Earl Rudolph “Bud” Powell was raised in a family of musicians and started playing the piano at the age of 6. He left school at 15 years old and started to play in his trumpeter brother’s band. Here he met his Thelonious monk, who would become his teacher, mentor and even his friend. His career truly began at the beginning of the 1940s when he began playing in several bands, including that of Cootie Williams. He rubbed shoulders with musicians such as Dexter Gordon, J.J. Johnson, Fats Navarro, and Kenny Clarke, and was part of the first recording of Thelonius Monk’s Round Midnight. He earnt a reputation as a dazzlingly talented pianist and was, along with Thelonious Monk, at the forefront of the burgeoning Be-bop movement. On the 21st of January 1945, the two musicians were violently attacked by police officers. This incident is said to have been the trigger of the mental difficulties Bud Powell later suffered from. In 1947 he recorded as a trio, first with the bassist Curley Russell and the drummer Max Roach, then with Charlie Parker and Miles Davis. That same year he spent a prolonged period in a psychiatric hospital. He underwent electroshock therapy, which had an impact on his personality. He fell into alcoholism and easily became aggressive. 

From 1949, Bud Powell recorded with Fats Navarro, Sonny Rollins and Tommy Porter for the music label Blue Note. In 1951, he was once again put away after an alleged drugs trafficking incident. He was freed thanks to Oscar Goodstein, the owner of Birdland, a famous New York jazz club. Goodstein became his guardian, as Powell was declared insane and deprived of his civil rights.
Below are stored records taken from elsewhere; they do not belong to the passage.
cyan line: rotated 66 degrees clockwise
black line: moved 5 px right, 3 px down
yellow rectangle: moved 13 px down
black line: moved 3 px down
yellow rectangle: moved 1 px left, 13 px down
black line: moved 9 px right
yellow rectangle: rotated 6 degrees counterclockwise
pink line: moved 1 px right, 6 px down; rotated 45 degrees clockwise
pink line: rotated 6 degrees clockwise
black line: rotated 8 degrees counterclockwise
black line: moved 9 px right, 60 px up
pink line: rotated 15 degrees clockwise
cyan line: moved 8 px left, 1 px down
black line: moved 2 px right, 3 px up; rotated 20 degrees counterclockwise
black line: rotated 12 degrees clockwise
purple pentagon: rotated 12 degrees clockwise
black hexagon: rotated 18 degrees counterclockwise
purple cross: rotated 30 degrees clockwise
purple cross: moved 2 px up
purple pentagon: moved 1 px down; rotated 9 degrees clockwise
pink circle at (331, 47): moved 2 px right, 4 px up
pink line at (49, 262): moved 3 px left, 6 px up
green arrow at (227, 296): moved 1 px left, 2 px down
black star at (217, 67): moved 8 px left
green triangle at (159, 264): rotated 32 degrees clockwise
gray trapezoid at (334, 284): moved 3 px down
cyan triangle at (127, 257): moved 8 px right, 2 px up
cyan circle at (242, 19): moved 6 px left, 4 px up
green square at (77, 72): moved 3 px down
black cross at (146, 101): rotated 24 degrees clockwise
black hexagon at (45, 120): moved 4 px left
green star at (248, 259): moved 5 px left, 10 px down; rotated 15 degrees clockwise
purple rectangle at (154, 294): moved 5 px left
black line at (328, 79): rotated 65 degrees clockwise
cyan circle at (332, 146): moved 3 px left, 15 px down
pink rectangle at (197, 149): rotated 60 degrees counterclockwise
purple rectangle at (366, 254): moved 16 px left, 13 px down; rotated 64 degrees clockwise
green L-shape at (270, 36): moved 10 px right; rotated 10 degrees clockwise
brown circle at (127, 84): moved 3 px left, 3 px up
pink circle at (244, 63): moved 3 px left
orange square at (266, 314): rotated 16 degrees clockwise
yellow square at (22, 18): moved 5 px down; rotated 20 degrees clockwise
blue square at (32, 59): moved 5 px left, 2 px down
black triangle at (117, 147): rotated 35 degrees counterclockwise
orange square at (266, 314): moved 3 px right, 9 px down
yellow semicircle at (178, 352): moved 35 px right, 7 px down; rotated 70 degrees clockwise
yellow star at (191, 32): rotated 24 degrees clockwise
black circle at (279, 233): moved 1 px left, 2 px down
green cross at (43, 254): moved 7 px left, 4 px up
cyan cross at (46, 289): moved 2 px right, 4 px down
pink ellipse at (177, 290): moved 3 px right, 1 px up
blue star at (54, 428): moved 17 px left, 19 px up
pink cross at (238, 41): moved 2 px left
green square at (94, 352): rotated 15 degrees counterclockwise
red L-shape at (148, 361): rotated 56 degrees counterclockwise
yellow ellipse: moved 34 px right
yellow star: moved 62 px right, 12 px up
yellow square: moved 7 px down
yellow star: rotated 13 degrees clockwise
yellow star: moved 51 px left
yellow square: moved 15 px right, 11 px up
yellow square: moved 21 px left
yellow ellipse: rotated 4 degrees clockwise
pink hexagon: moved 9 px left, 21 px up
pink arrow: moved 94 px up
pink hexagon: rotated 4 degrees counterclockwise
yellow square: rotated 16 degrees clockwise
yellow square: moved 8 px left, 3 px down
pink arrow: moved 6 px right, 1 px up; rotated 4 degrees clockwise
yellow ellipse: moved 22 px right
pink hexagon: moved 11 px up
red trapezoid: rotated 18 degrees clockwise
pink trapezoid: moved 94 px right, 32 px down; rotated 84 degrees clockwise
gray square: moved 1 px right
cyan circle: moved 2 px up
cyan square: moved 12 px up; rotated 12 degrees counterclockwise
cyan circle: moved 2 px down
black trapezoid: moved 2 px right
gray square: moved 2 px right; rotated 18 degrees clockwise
The neuroleptic and antipsychotic drugs he was given had a negative impact on his creativity. In 1956, he was reassigned his civic rights, which allowed him to go on his first European tour. But tragedy found him again when his brother Richie died in a car accident with Clifford Brown. In 1959, Bud Powell moved to Paris to live with Altevia “Buttercup” Edwards. He formed a trio called The Three Bosses, with Kenny Clarke and Pierre Michelot and continued to record, they even appeared at the Essen Jazz Festival. In 1962, he left “Buttercup” and moved in with his friend Francis Paudras, who later wrote a book Dance of the Infidels: A Portrait of Bud Powell. His health gradually began to deteriorate; he contracted tuberculosis in 1963. He returned to New York the following year, where he was triumphantly welcomed at Birdland. In 1966 he was hospitalised at King’s County Hospital and died on the 21st of July. 

Six Landmark Dates in the Life of Bud Powell

1940: Met Thelonius Monk

1945: Violently assaulted by police officers 

1947: Recorded with Charlie Parker and Miles Davis. Hospitalised for the first time. 

1949: Recorded for Blue Note 

1951: Hospitalised again. Put under the guardianship of Oscar Goodstein.